:: Prompt ::
Please copy out the entries exactly, skipping any pictures.

[Collected data]

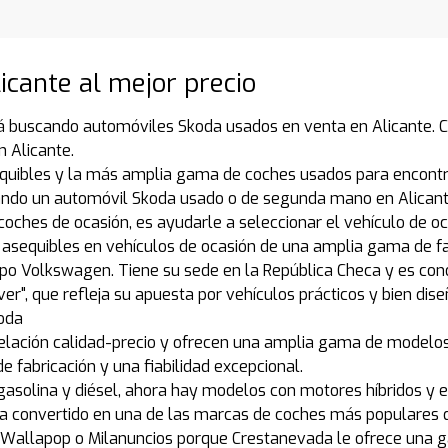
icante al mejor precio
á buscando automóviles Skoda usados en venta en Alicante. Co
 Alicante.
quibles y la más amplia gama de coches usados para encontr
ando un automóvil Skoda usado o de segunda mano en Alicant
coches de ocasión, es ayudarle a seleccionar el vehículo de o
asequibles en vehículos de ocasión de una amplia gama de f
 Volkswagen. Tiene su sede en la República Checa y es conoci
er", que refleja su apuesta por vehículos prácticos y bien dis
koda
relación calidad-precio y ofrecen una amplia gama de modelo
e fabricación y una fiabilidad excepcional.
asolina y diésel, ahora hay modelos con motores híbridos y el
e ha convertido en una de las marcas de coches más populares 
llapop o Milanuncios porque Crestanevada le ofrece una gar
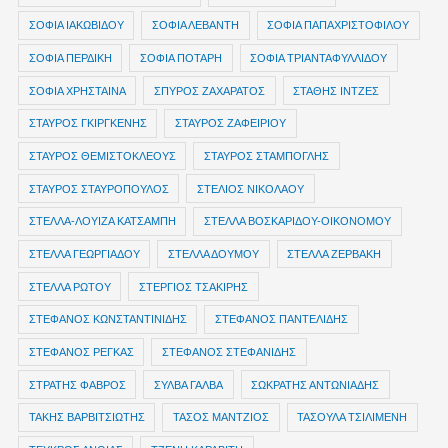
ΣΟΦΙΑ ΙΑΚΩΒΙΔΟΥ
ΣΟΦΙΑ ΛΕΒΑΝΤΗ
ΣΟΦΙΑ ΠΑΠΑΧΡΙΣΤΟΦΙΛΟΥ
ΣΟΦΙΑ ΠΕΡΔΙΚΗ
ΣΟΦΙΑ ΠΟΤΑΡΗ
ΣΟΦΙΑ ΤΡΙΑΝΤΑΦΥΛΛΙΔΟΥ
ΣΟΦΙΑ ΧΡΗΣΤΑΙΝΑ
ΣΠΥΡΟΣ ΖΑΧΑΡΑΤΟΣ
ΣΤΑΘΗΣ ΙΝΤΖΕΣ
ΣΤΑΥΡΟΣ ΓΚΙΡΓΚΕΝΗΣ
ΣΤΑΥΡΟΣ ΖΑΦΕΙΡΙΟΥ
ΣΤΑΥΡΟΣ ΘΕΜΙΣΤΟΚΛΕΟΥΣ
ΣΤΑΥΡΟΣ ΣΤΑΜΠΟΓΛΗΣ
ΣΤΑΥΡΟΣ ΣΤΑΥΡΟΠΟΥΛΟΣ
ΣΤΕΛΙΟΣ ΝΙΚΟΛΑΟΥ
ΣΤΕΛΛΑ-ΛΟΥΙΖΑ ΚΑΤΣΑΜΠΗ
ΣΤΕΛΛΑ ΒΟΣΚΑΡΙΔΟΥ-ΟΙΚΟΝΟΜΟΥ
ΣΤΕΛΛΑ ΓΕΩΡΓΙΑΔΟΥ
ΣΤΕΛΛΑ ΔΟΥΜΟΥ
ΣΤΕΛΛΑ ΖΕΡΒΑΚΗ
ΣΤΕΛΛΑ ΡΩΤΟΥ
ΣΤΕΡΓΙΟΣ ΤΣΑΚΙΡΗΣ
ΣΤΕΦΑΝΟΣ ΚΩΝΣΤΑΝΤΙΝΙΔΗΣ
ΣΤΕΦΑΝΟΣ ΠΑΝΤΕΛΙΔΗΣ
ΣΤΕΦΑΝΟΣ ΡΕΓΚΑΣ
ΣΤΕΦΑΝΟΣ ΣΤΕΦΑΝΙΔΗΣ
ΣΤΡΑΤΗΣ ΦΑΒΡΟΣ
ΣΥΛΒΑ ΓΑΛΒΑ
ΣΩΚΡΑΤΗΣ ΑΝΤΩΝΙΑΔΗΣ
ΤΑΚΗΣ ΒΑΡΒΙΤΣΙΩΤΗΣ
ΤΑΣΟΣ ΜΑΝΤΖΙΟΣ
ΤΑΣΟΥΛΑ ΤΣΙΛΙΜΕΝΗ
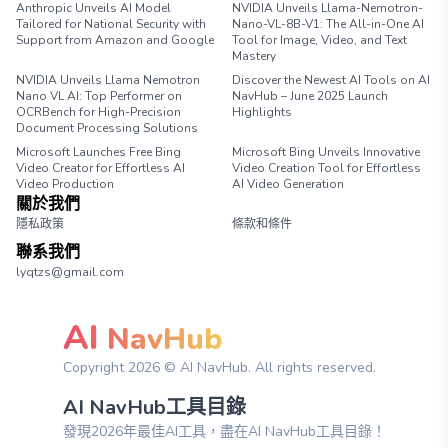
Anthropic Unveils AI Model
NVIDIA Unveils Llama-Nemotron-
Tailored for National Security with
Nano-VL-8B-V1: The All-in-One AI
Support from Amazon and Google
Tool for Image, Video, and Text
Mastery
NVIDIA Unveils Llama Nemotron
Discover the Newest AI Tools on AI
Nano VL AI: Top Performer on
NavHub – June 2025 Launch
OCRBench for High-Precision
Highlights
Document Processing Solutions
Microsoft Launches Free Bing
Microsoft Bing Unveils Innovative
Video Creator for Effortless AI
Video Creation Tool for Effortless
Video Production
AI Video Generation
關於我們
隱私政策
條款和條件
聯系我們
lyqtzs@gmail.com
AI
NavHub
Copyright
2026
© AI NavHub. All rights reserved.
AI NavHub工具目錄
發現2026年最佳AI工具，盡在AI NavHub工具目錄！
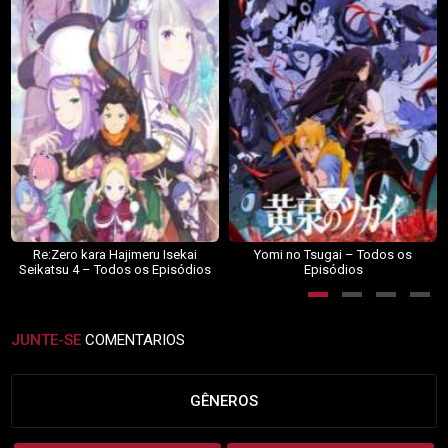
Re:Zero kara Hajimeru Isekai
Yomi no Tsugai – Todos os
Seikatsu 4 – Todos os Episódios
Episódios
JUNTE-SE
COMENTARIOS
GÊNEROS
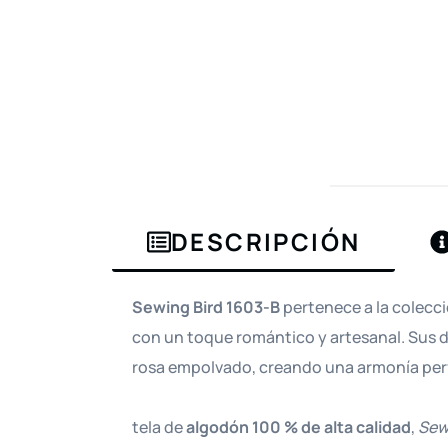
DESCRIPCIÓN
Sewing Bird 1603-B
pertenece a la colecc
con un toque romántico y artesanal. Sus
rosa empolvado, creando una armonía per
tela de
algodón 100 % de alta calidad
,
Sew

:: Response ::
icante al mejor precio
á buscando automóviles Skoda usados en venta en Alicante. Co
 Alicante.
quibles y la más amplia gama de coches usados para encontr
ando un automóvil Skoda usado o de segunda mano en Alicant
coches de ocasión, es ayudarle a seleccionar el vehículo de o
asequibles en vehículos de ocasión de una amplia gama de f
 Volkswagen. Tiene su sede en la República Checa y es conoci
er", que refleja su apuesta por vehículos prácticos y bien dis
koda
relación calidad-precio y ofrecen una amplia gama de modelo
e fabricación y una fiabilidad excepcional.
asolina y diésel, ahora hay modelos con motores híbridos y el
e ha convertido en una de las marcas de coches más populares 
llapop o Milanuncios porque Crestanevada le ofrece una gar
ΣΟΦΙΑ ΙΑΚΩΒΙΔΟΥ
ΣΟΦΙΑ ΛΕΒΑΝΤΗ
ΣΟΦΙΑ ΠΑΠΑΧΡΙΣΤΟΦΙΛΟΥ
ΣΟΦΙΑ ΠΕΡΔΙΚΗ
ΣΟΦΙΑ ΠΟΤΑΡΗ
ΣΟΦΙΑ ΤΡΙΑΝΤΑΦΥΛΛΙΔΟΥ
ΣΟΦΙΑ ΧΡΗΣΤΑΙΝΑ
ΣΠΥΡΟΣ ΖΑΧΑΡΑΤΟΣ
ΣΤΑΘΗΣ ΙΝΤΖΕΣ
ΣΤΑΥΡΟΣ ΓΚΙΡΓΚΕΝΗΣ
ΣΤΑΥΡΟΣ ΖΑΦΕΙΡΙΟΥ
ΣΤΑΥΡΟΣ ΘΕΜΙΣΤΟΚΛΕΟΥΣ
ΣΤΑΥΡΟΣ ΣΤΑΜΠΟΓΛΗΣ
ΣΤΑΥΡΟΣ ΣΤΑΥΡΟΠΟΥΛΟΣ
ΣΤΕΛΙΟΣ ΝΙΚΟΛΑΟΥ
ΣΤΕΛΛΑ-ΛΟΥΙΖΑ ΚΑΤΣΑΜΠΗ
ΣΤΕΛΛΑ ΒΟΣΚΑΡΙΔΟΥ-ΟΙΚΟΝΟΜΟΥ
ΣΤΕΛΛΑ ΓΕΩΡΓΙΑΔΟΥ
ΣΤΕΛΛΑ ΔΟΥΜΟΥ
ΣΤΕΛΛΑ ΖΕΡΒΑΚΗ
ΣΤΕΛΛΑ ΡΩΤΟΥ
ΣΤΕΡΓΙΟΣ ΤΣΑΚΙΡΗΣ
ΣΤΕΦΑΝΟΣ ΚΩΝΣΤΑΝΤΙΝΙΔΗΣ
ΣΤΕΦΑΝΟΣ ΠΑΝΤΕΛΙΔΗΣ
ΣΤΕΦΑΝΟΣ ΡΕΓΚΑΣ
ΣΤΕΦΑΝΟΣ ΣΤΕΦΑΝΙΔΗΣ
ΣΤΡΑΤΗΣ ΦΑΒΡΟΣ
ΣΥΛΒΑ ΓΑΛΒΑ
ΣΩΚΡΑΤΗΣ ΑΝΤΩΝΙΑΔΗΣ
ΤΑΚΗΣ ΒΑΡΒΙΤΣΙΩΤΗΣ
ΤΑΣΟΣ ΜΑΝΤΖΙΟΣ
ΤΑΣΟΥΛΑ ΤΣΙΛΙΜΕΝΗ
Anthropic Unveils AI Model
NVIDIA Unveils Llama-Nemotron-
Tailored for National Security with
Nano-VL-8B-V1: The All-in-One AI
Support from Amazon and Google
Tool for Image, Video, and Text
Mastery
NVIDIA Unveils Llama Nemotron
Discover the Newest AI Tools on AI
Nano VL AI: Top Performer on
NavHub – June 2025 Launch
OCRBench for High-Precision
Highlights
Document Processing Solutions
Microsoft Launches Free Bing
Microsoft Bing Unveils Innovative
Video Creator for Effortless AI
Video Creation Tool for Effortless
Video Production
AI Video Generation
關於我們
隱私政策
條款和條件
聯系我們
lyqtzs@gmail.com
AI
NavHub
Copyright
2026
© AI NavHub. All rights reserved.
AI NavHub工具目錄
發現2026年最佳AI工具，盡在AI NavHub工具目錄！
Re:Zero kara Hajimeru Isekai
Yomi no Tsugai – Todos os
Seikatsu 4 – Todos os Episódios
Episódios
JUNTE-SE
COMENTARIOS
GÊNEROS
DESCRIPCIÓN
Sewing Bird 1603-B
pertenece a la colecc
con un toque romántico y artesanal. Sus
rosa empolvado, creando una armonía per
tela de
algodón 100 % de alta calidad
,
Sew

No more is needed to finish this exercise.